▸ MATERIALS PROVIDED
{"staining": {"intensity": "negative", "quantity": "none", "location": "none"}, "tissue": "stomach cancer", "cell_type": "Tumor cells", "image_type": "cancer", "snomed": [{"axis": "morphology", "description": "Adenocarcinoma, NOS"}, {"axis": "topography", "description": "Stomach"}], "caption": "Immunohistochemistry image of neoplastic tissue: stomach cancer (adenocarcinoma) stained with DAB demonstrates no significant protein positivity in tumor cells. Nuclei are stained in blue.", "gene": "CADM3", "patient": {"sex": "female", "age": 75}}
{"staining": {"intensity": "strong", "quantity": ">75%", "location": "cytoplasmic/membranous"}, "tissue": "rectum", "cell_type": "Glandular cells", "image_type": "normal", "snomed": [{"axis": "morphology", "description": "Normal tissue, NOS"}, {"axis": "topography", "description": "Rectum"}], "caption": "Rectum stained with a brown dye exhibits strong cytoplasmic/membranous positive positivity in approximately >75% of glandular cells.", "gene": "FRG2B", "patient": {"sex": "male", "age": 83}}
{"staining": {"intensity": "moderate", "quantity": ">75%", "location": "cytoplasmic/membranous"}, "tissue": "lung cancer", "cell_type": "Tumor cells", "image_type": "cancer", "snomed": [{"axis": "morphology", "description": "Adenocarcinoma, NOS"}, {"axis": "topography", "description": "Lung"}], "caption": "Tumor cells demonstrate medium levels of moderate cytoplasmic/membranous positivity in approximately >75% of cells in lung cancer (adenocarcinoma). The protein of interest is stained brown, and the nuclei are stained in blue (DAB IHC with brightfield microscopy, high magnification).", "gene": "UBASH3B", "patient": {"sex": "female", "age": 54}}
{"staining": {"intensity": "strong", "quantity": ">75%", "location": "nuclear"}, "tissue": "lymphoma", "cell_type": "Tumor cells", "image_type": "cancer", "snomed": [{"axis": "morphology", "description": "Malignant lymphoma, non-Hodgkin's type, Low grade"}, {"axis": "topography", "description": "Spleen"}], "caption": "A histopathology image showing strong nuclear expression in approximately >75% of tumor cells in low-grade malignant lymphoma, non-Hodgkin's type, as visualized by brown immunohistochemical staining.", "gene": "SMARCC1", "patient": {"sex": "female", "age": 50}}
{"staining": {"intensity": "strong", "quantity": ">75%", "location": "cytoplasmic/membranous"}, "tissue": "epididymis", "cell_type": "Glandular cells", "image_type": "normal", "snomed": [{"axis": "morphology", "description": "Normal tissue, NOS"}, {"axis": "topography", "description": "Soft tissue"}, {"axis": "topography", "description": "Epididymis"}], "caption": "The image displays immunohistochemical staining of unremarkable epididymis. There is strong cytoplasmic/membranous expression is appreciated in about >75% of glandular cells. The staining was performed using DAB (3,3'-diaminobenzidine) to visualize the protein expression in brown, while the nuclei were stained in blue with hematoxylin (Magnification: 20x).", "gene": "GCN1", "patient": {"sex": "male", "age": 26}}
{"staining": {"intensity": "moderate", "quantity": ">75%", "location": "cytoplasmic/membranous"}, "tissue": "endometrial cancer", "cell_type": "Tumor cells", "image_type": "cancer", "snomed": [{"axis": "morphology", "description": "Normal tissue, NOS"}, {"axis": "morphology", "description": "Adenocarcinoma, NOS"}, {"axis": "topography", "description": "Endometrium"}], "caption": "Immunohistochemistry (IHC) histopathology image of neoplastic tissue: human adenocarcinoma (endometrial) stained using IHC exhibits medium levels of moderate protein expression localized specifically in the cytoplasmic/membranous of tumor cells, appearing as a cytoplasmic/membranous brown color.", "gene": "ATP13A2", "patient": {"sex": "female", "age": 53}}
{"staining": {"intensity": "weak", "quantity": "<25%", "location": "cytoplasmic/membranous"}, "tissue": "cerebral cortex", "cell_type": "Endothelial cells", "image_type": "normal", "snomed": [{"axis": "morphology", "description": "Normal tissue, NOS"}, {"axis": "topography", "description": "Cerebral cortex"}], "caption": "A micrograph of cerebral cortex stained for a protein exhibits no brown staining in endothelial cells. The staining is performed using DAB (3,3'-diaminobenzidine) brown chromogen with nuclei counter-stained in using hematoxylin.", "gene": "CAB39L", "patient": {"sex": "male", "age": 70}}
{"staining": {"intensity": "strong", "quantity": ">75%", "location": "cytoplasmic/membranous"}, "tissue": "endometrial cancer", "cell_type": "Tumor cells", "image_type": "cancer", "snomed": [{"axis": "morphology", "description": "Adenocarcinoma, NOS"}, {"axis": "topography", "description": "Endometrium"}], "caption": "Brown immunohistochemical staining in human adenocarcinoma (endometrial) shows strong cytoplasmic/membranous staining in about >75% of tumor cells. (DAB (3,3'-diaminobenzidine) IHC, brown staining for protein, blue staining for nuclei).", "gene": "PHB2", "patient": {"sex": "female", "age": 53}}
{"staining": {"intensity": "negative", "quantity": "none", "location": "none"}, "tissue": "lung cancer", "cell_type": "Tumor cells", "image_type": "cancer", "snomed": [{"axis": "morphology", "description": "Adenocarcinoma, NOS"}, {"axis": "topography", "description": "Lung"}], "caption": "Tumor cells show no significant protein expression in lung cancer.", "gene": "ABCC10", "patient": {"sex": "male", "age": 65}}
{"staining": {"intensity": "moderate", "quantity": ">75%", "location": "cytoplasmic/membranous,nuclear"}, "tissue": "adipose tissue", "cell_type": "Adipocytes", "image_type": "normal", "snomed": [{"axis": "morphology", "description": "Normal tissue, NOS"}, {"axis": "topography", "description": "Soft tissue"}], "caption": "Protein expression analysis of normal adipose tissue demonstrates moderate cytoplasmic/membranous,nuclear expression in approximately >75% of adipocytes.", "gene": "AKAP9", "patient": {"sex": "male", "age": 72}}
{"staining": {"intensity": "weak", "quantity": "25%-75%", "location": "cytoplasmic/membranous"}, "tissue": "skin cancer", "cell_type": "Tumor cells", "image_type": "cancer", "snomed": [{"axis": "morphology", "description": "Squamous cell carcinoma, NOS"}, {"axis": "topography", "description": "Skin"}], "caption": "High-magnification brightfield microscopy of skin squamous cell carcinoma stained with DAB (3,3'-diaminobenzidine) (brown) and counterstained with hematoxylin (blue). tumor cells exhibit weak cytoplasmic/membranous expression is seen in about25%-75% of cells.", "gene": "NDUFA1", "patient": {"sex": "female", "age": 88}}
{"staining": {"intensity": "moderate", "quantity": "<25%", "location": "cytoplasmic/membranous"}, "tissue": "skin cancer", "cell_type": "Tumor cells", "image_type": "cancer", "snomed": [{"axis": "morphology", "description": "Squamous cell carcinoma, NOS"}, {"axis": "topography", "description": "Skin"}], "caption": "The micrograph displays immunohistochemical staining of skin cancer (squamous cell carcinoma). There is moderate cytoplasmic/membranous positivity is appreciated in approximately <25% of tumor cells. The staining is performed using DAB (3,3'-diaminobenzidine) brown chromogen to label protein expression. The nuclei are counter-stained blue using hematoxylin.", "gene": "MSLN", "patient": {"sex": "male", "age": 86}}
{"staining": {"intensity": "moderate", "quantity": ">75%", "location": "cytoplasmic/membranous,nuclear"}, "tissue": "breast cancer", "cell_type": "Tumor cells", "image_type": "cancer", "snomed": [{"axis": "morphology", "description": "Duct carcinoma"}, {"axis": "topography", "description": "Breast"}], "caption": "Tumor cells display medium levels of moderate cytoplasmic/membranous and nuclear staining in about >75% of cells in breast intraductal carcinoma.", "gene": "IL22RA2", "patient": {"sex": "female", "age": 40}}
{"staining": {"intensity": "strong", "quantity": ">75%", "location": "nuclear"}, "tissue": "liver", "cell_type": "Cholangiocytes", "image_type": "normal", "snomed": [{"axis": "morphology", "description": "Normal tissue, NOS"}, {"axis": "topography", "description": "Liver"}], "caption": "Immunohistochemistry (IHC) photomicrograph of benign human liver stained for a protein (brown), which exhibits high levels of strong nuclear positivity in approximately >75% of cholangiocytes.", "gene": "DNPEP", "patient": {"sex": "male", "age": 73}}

▸ EXERCISE DETAILS
Reproduce exactly the stretch of the material above that starts at the line with "cells show no" and ends at the line with "brightfield microscopy of", both included, and nothing else.

▸ WRITTEN SOLUTION
{"staining": {"intensity": "negative", "quantity": "none", "location": "none"}, "tissue": "lung cancer", "cell_type": "Tumor cells", "image_type": "cancer", "snomed": [{"axis": "morphology", "description": "Adenocarcinoma, NOS"}, {"axis": "topography", "description": "Lung"}], "caption": "Tumor cells show no significant protein expression in lung cancer.", "gene": "ABCC10", "patient": {"sex": "male", "age": 65}}
{"staining": {"intensity": "moderate", "quantity": ">75%", "location": "cytoplasmic/membranous,nuclear"}, "tissue": "adipose tissue", "cell_type": "Adipocytes", "image_type": "normal", "snomed": [{"axis": "morphology", "description": "Normal tissue, NOS"}, {"axis": "topography", "description": "Soft tissue"}], "caption": "Protein expression analysis of normal adipose tissue demonstrates moderate cytoplasmic/membranous,nuclear expression in approximately >75% of adipocytes.", "gene": "AKAP9", "patient": {"sex": "male", "age": 72}}
{"staining": {"intensity": "weak", "quantity": "25%-75%", "location": "cytoplasmic/membranous"}, "tissue": "skin cancer", "cell_type": "Tumor cells", "image_type": "cancer", "snomed": [{"axis": "morphology", "description": "Squamous cell carcinoma, NOS"}, {"axis": "topography", "description": "Skin"}], "caption": "High-magnification brightfield microscopy of skin squamous cell carcinoma stained with DAB (3,3'-diaminobenzidine) (brown) and counterstained with hematoxylin (blue). tumor cells exhibit weak cytoplasmic/membranous expression is seen in about25%-75% of cells.", "gene": "NDUFA1", "patient": {"sex": "female", "age": 88}}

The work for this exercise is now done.